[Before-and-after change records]
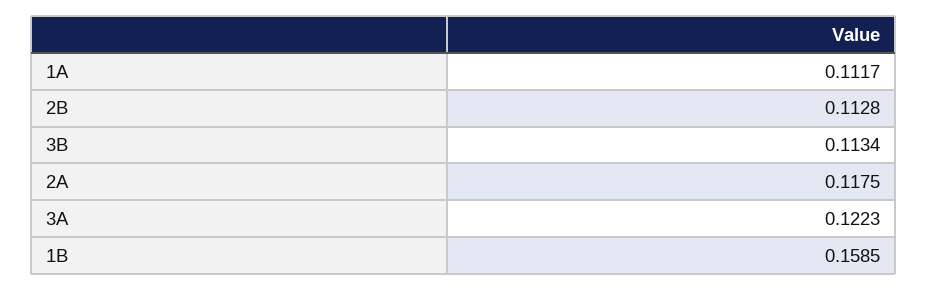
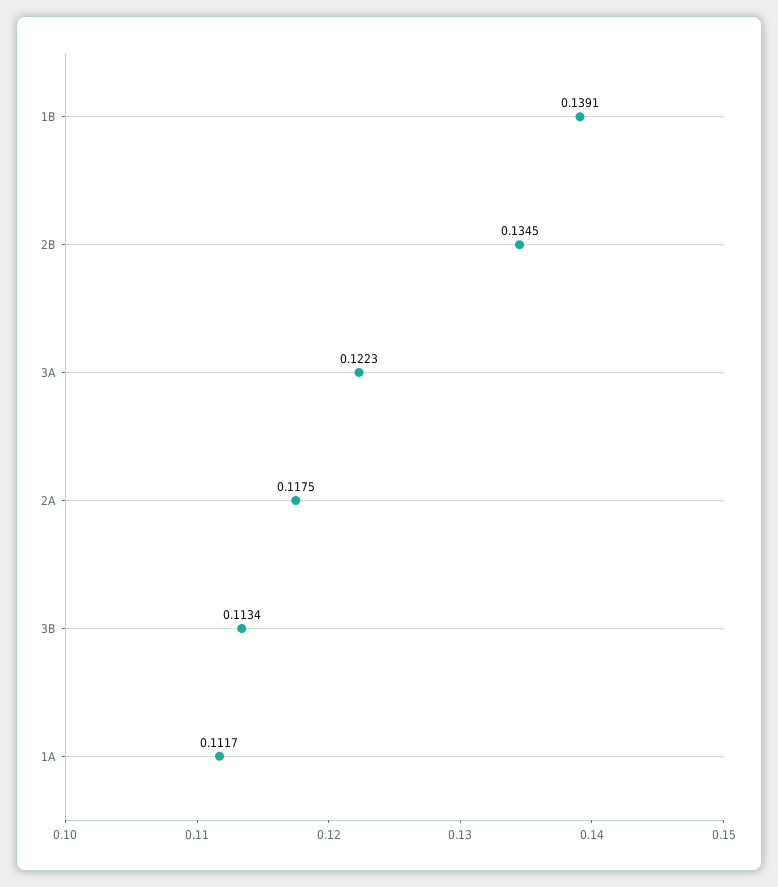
  {
    "1A": 0.1117,
-   "2B": 0.1128,
+   "2B": 0.1345,
    "3B": 0.1134,
    "2A": 0.1175,
    "3A": 0.1223,
-   "1B": 0.1585
+   "1B": 0.1391
  }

WORK INSTRUCTIONS: All of the records above should be reproduced exactly, with the pictures left out.

PROBLEM SOLUTION:
  {
    "1A": 0.1117,
-   "2B": 0.1128,
+   "2B": 0.1345,
    "3B": 0.1134,
    "2A": 0.1175,
    "3A": 0.1223,
-   "1B": 0.1585
+   "1B": 0.1391
  }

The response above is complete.